
- Posted by Rich Miller        

  1. - Merica - Friday, May 7, 21 @ 1:22 pm:

    Why would you bring everyone back? Most agencies demonstrated that employees can work on a rotating shift or remotely and it actually increases productivity.

    Here, you could sell buildings or stop leases and save hundreds of millions per year. Go plug a hole in a budget with that, or fund pensions.

    You’ve just gone through one of the most interesting sociological experiments in modern human history. learn from it and make the State a better place.

  2. - Paddy Cullerton - Friday, May 7, 21 @ 1:40 pm:

    Somehow I doubt we’ve seen efficiency in state government. Is there software that is monitoring actual work time ? Maybe we will learn we need fewer employees except in the unemployment offices

  3. - Arsenal - Friday, May 7, 21 @ 1:56 pm:

    ==Maybe we will learn we need fewer employees except in the unemployment offices ==

    This state will never be in want of a justification to fire people.

  4. - EssentialStateEmployeeFromChatham - Friday, May 7, 21 @ 2:15 pm:

    Most if not all of the Capitol Complex-based employees have been all back to work in office since fall. In fact, all Secretary of State employees in the Howlett and other SOS buildings have all been back to work, and no remote work, since June 1st last year.

### [Extracted material]
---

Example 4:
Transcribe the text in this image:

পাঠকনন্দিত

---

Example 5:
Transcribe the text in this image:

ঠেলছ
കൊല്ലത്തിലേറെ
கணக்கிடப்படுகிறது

### [Task 1]
In the comment thread about bringing state employees back to the office, since when have Secretary of State employees in the Howlett and other SOS buildings been back at work with no remote work?
### [Task 2]
Resume the comment thread about bringing state employees back to the office, starting after its last comment.

### [Answer box 1]
Since June 1st of last year.

### [Answer box 2]
  5. - Alice - Friday, May 7, 21 @ 2:25 pm:

    If there is no need for them in office and the last 15 months has shown employees are effective at home- then downsize office space, save on lease space, and everyone will be better off.

  6. - Boating fool - Friday, May 7, 21 @ 2:54 pm:

    Does DNR know this? Try renewing your boat registration or finding answers about your application. Good luck. They need to bring workers back.

  7. - Homebody - Friday, May 7, 21 @ 3:13 pm:

    == Somehow I doubt we’ve seen efficiency in state government. ==

    I’ve worked in both state government and private practice (in a number of disparate fields). I promise you government work is not special in any way compared to private practice. You have driven people in both, lazy people in both, but mostly just people who want a paycheck and to go home at the end of the day in both.

    We can’t just go around pretending that movies like Office Space didn’t get get written for a reason.

  8. - Jason - Friday, May 7, 21 @ 3:51 pm:

    Keeping workers at home who have the capacity to work from home is a win, win, win for everybody. First, the State saves money in heat, air, capacity, office supplies, electricity, and many workers are more productive working at home/remote just to name a few of the many benefits. Second, the unsolvable ever increasing traffic jams and waste of gas including the pollution of the environment is solved because the roads are a lot less crowded and this leads to a cleaner environment. Finally, workers are happier and can get healthier by using the hour and a half to two hours each way (the usual commute in bigger metro areas when the Metra or other public transportation is infeasible or non existent between their work and home) for exercise and home cooking their dinner. Even if public transportation is available and feasible the commute is for most over an hour each way.

    Many companies are switching to either total work at home/remote or a hybrid model of two days in three days remote. I personally have friends who are permanently working remote and two that are going to be on a hybrid model after Labor Day for one and August for the other.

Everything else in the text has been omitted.